Жили мои сугубо экономно, питались почти без мяса, готовили на торгсиновском постном масле, а на одежду, обувь почти ничего не тратили.

Так постепенно подобралась нужда. Началась она с 1932 года и с каждым годом с усиливающейся болезнью Владимира все крепче захватывала нашу семью.

Отец продолжал немного зарабатывать. У него было два урока английского языка; сперва одна девушка бесшумно проскальзывала к нему в маленькую комнатку, потом другая. Владимир прозвал их "мышками".

Зарабатывал мой отец и переводами статей из иностранных журналов о гидротехнических достижениях Западной Европы и Америки для издаваемого техническим отделом Канала бюллетеня, чтобы наши проектировщики знали, какие электростанции и какие каналы строятся в капиталистическом мире. В каждом номере бюллетеня помещались две-три статьи или заметки, переведенные моим отцом с английского, французского и немецкого.

Эти заработки подбадривали моего отца. Забегаю вперед и расскажу, какой года через два произошел скандал: отец перевел статью об успешном строительстве в Германии канала имени Гитлера. Когда канальские власти увидели фамилию столь ненавистного фюрера, они разъярились на редактора, и бюллетень был вообще закрыт. Нечего заимствовать технику с гнилого Запада! Наши инженеры сами должны справиться с проектом Канала. Так мой отец потерял хороший заработок.

7.

Мне тогда крепко не повезло. Я же твердо рассчитывал: поступлю на работу на Канал - никуда уезжать не надо, буду жить у родителей и брата, буду хороший паек получать и деньги им отдавать.
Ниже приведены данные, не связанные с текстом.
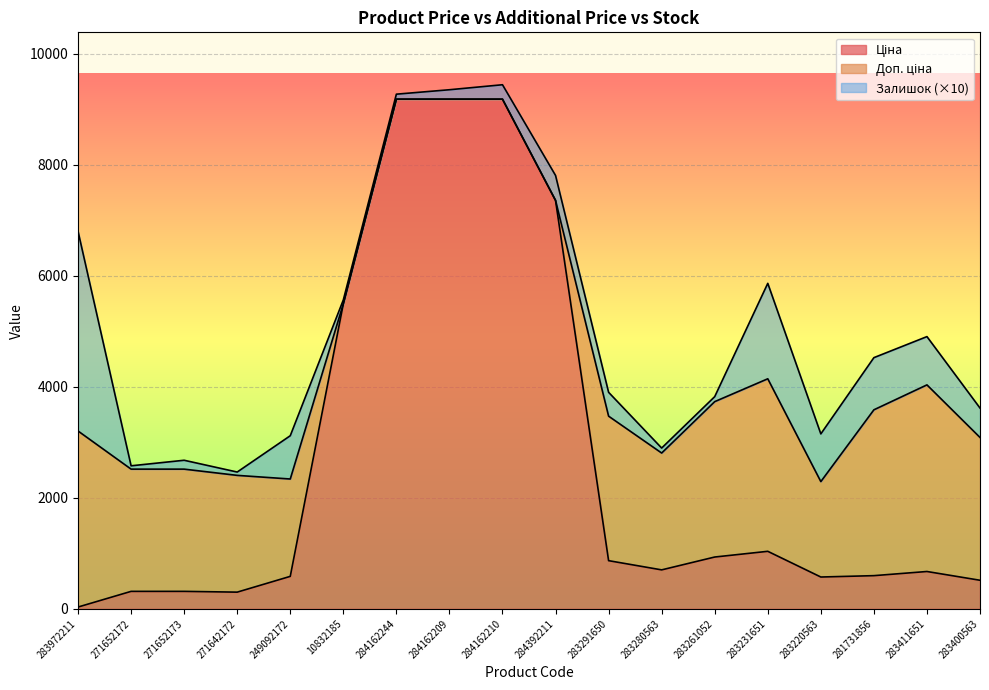

The Доп. ціна series shows 844.3 at 283291650. True or false?

False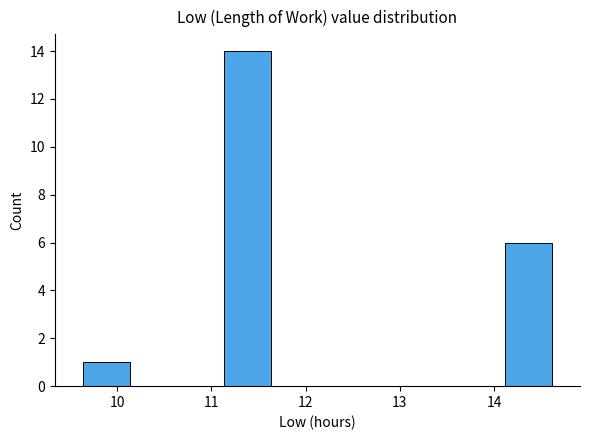

How tall is the bar that spans 14.1 to 14.6 on the x-axis? Neither the bar edges nor the heights are printed on the chart, so give them approximately, as read against the axes.

6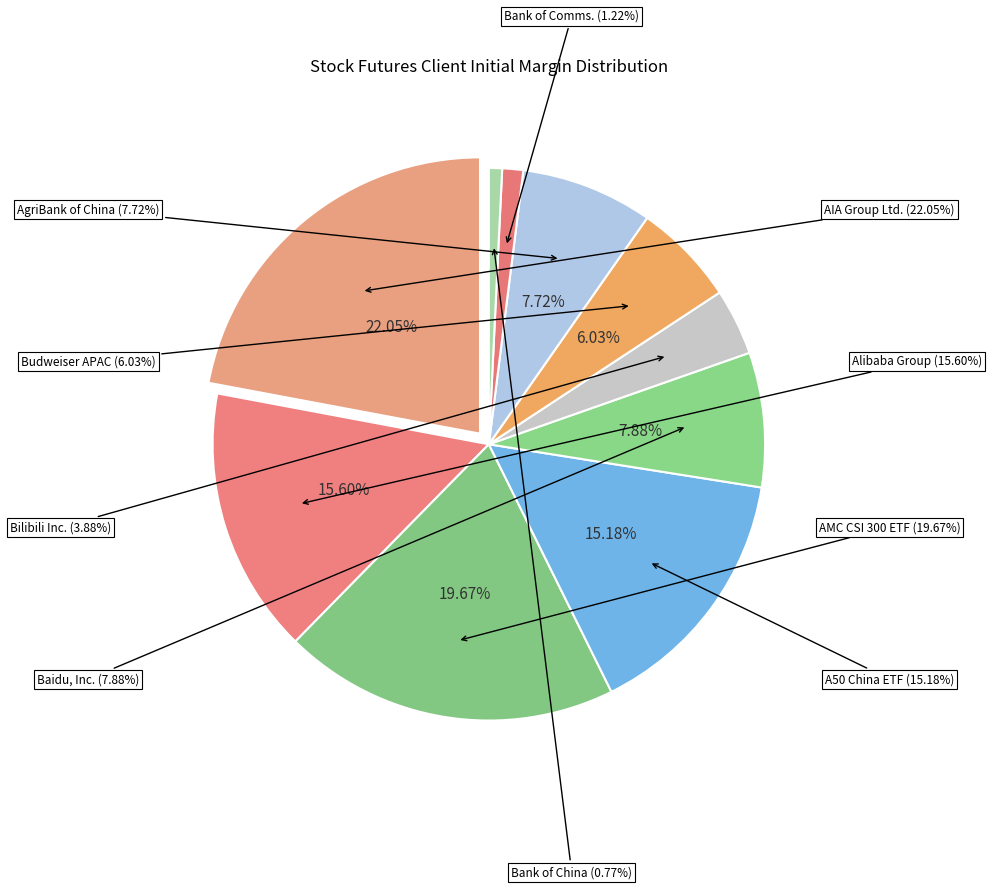

Is the sum of Budweiser Brewing Company APAC Limited and Bilibili Inc. greater than half?

No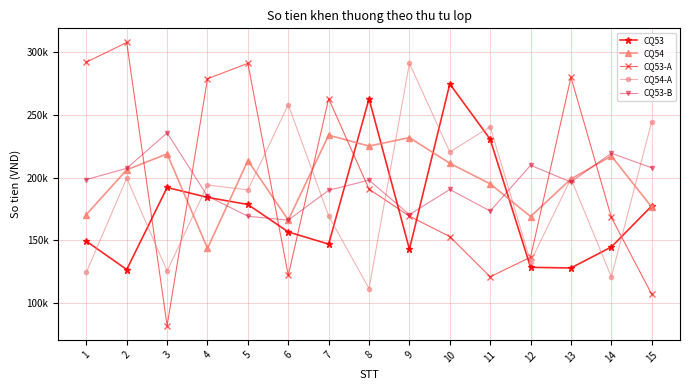

True or false: CQ54-A and CQ53 cross at least once.

True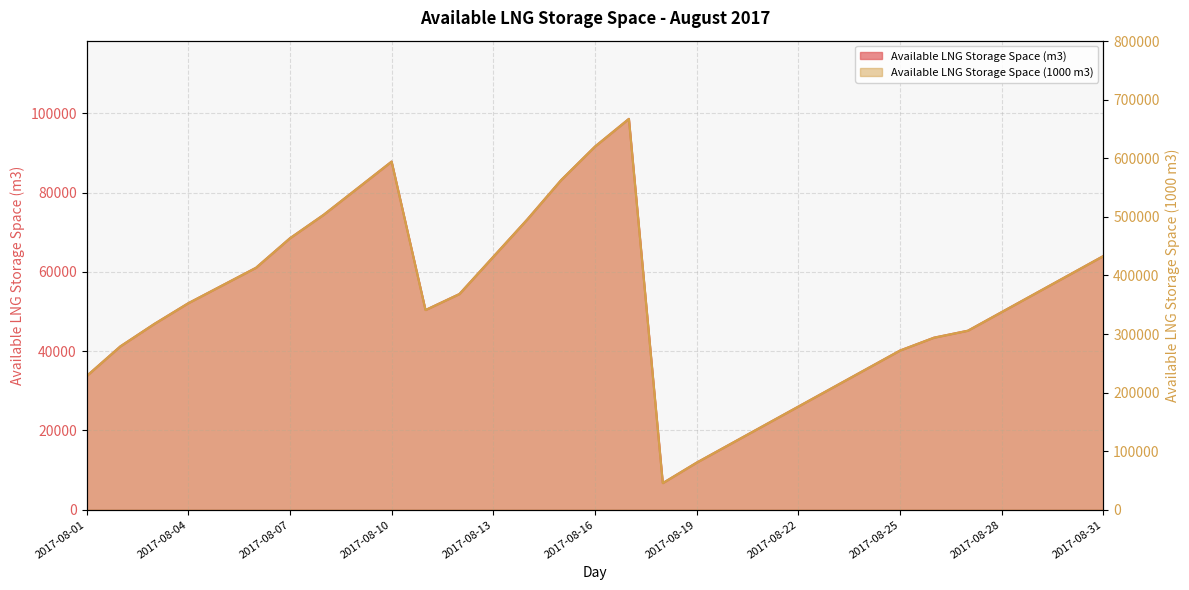

True or false: Available LNG Storage Space (m3) and Available LNG Storage Space (1000 m3) cross at least once.

False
А с окончанием Беломорканала в Дмитрове появилось множество бывших заключенных - инженеров и техников. И прием на работу со стороны вообще прекратился. Я сунулся было в отдел кадров и сразу получил отказ. Никто меня не спросил, кто я и что я, а просто сказали - не нужно, и все, правда, добавили, что прием прекращен временно.

Но прежде чем начинать искать работу где-либо в другом месте, мне нужно было получить паспорт. Наши в Дмитрове получили паспорта сразу, без всяких затруднений, зря только боялись. И я по справке об увольнении прописался и тоже получил паспорт вполне благополучно.